*** Provided records Section Begins ***

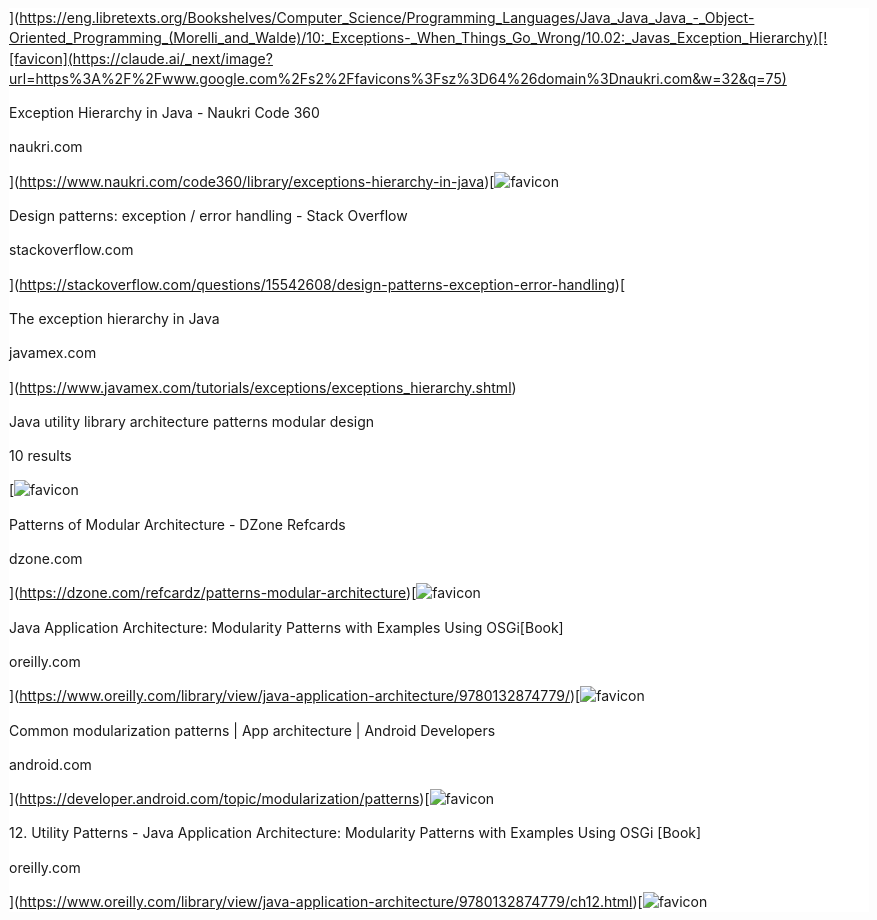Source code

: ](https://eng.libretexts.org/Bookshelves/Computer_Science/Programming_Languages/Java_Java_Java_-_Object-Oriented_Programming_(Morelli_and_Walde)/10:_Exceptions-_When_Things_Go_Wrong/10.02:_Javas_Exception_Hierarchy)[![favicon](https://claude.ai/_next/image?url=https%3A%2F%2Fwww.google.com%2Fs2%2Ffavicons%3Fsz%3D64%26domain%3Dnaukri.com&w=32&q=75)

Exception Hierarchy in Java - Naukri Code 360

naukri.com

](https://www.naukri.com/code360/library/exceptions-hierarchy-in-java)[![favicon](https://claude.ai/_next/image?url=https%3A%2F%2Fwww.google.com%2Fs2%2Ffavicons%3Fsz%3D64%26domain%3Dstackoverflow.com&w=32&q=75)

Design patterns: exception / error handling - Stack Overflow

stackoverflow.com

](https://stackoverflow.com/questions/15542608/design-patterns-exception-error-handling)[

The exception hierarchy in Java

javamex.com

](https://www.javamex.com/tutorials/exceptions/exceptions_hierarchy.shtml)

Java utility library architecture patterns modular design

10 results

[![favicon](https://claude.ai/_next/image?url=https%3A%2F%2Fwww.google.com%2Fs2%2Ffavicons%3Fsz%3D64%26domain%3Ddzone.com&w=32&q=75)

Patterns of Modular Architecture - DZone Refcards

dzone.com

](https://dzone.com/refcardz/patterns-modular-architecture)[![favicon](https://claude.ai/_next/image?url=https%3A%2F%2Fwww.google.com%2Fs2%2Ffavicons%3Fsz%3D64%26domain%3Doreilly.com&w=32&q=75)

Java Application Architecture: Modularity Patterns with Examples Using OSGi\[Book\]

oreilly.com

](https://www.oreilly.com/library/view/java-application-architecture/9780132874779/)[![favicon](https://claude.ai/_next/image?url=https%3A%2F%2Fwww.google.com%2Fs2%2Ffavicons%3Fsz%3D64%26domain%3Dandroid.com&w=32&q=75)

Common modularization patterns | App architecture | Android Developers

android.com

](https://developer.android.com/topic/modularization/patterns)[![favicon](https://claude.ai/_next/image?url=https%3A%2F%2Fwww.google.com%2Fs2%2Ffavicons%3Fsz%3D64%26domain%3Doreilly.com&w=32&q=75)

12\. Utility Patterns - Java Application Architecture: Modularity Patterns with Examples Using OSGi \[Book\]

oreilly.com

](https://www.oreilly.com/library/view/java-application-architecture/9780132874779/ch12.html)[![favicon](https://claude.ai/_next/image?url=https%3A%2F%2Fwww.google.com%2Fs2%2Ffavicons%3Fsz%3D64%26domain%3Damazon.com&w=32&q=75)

*** Provided records Section Ends ***

**Your objective**
Reproduce verbatim only the lines from the one holding "12\. Utility Patterns" through the end of the records.

**Problem solution**
12\. Utility Patterns - Java Application Architecture: Modularity Patterns with Examples Using OSGi \[Book\]

oreilly.com

](https://www.oreilly.com/library/view/java-application-architecture/9780132874779/ch12.html)[![favicon](https://claude.ai/_next/image?url=https%3A%2F%2Fwww.google.com%2Fs2%2Ffavicons%3Fsz%3D64%26domain%3Damazon.com&w=32&q=75)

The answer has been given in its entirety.